§ Task material
+--

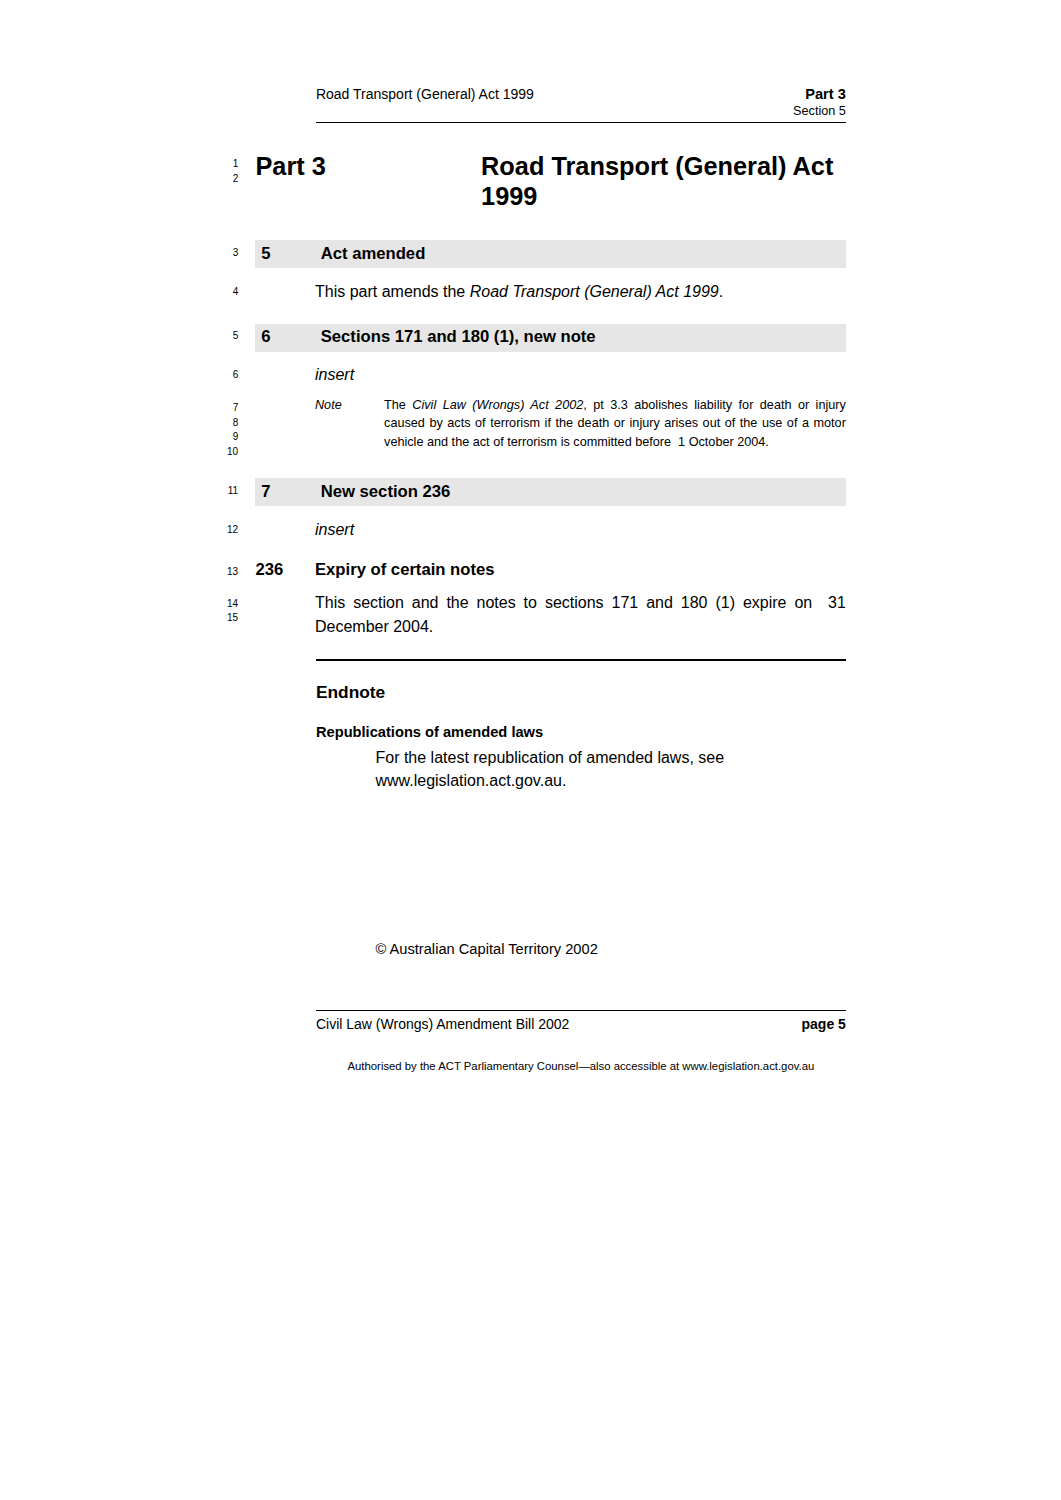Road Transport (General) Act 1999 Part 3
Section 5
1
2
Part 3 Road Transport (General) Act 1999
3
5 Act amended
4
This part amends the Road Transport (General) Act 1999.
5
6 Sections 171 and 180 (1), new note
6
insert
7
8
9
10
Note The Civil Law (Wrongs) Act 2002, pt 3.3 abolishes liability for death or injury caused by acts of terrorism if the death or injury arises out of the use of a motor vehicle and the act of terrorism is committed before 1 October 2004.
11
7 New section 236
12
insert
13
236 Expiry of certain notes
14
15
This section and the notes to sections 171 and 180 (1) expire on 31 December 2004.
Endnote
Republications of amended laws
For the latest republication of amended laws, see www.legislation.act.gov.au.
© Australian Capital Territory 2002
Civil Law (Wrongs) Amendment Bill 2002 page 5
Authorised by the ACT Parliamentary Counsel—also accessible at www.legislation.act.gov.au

+--

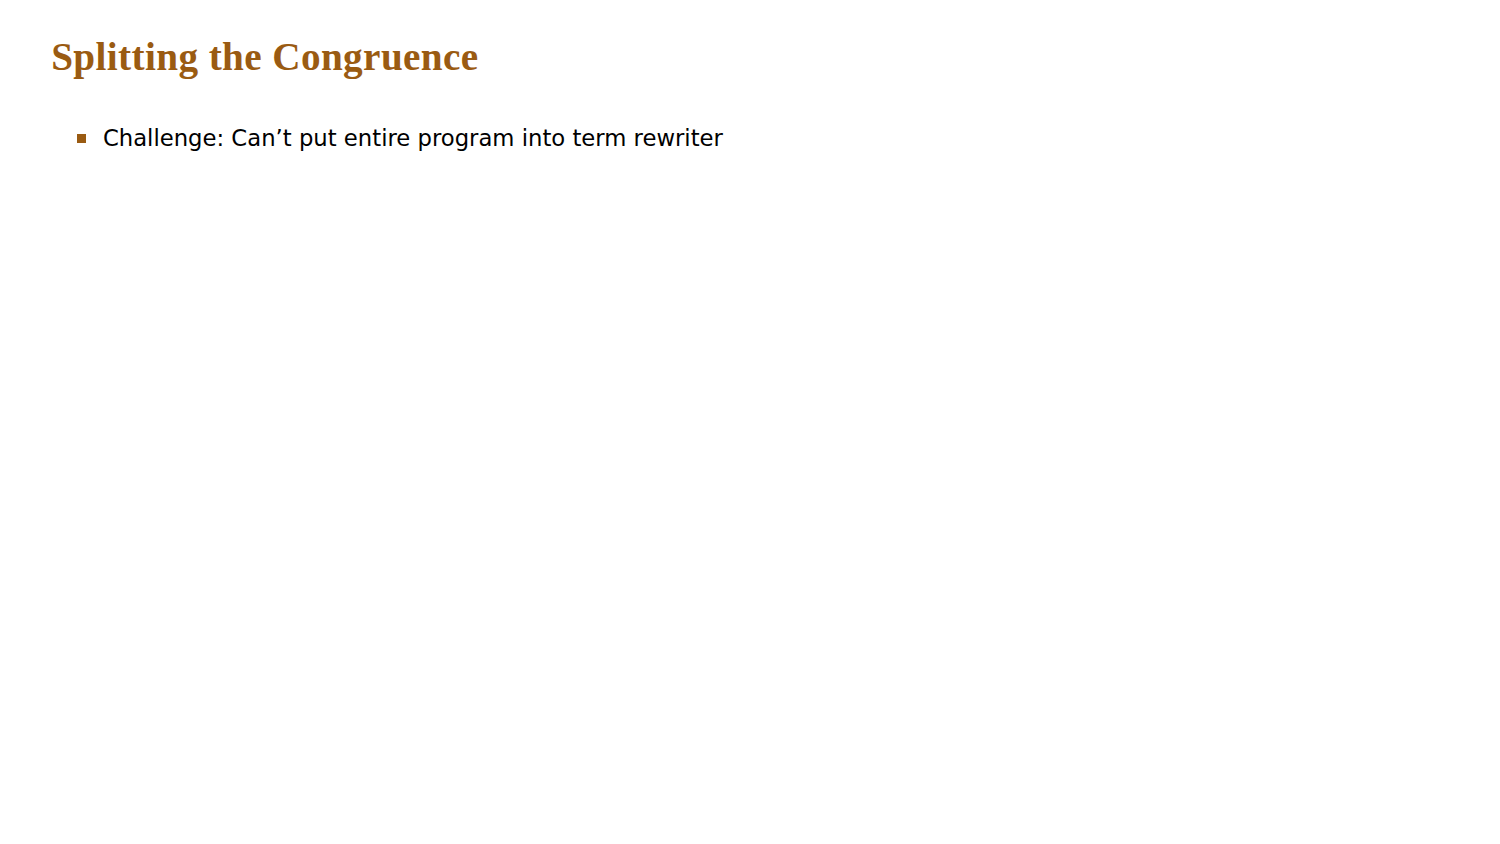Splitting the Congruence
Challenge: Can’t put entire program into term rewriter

+--

§ Exercise
Repeat, without pictures, exactly the lines of the data above from the one containing "Road Transport (General) Act 1999 Part 3" through the one containing "Authorised by the", including both and adding nothing.

§ Written solution
Road Transport (General) Act 1999 Part 3
Section 5
1
2
Part 3 Road Transport (General) Act 1999
3
5 Act amended
4
This part amends the Road Transport (General) Act 1999.
5
6 Sections 171 and 180 (1), new note
6
insert
7
8
9
10
Note The Civil Law (Wrongs) Act 2002, pt 3.3 abolishes liability for death or injury caused by acts of terrorism if the death or injury arises out of the use of a motor vehicle and the act of terrorism is committed before 1 October 2004.
11
7 New section 236
12
insert
13
236 Expiry of certain notes
14
15
This section and the notes to sections 171 and 180 (1) expire on 31 December 2004.
Endnote
Republications of amended laws
For the latest republication of amended laws, see www.legislation.act.gov.au.
© Australian Capital Territory 2002
Civil Law (Wrongs) Amendment Bill 2002 page 5
Authorised by the ACT Parliamentary Counsel—also accessible at www.legislation.act.gov.au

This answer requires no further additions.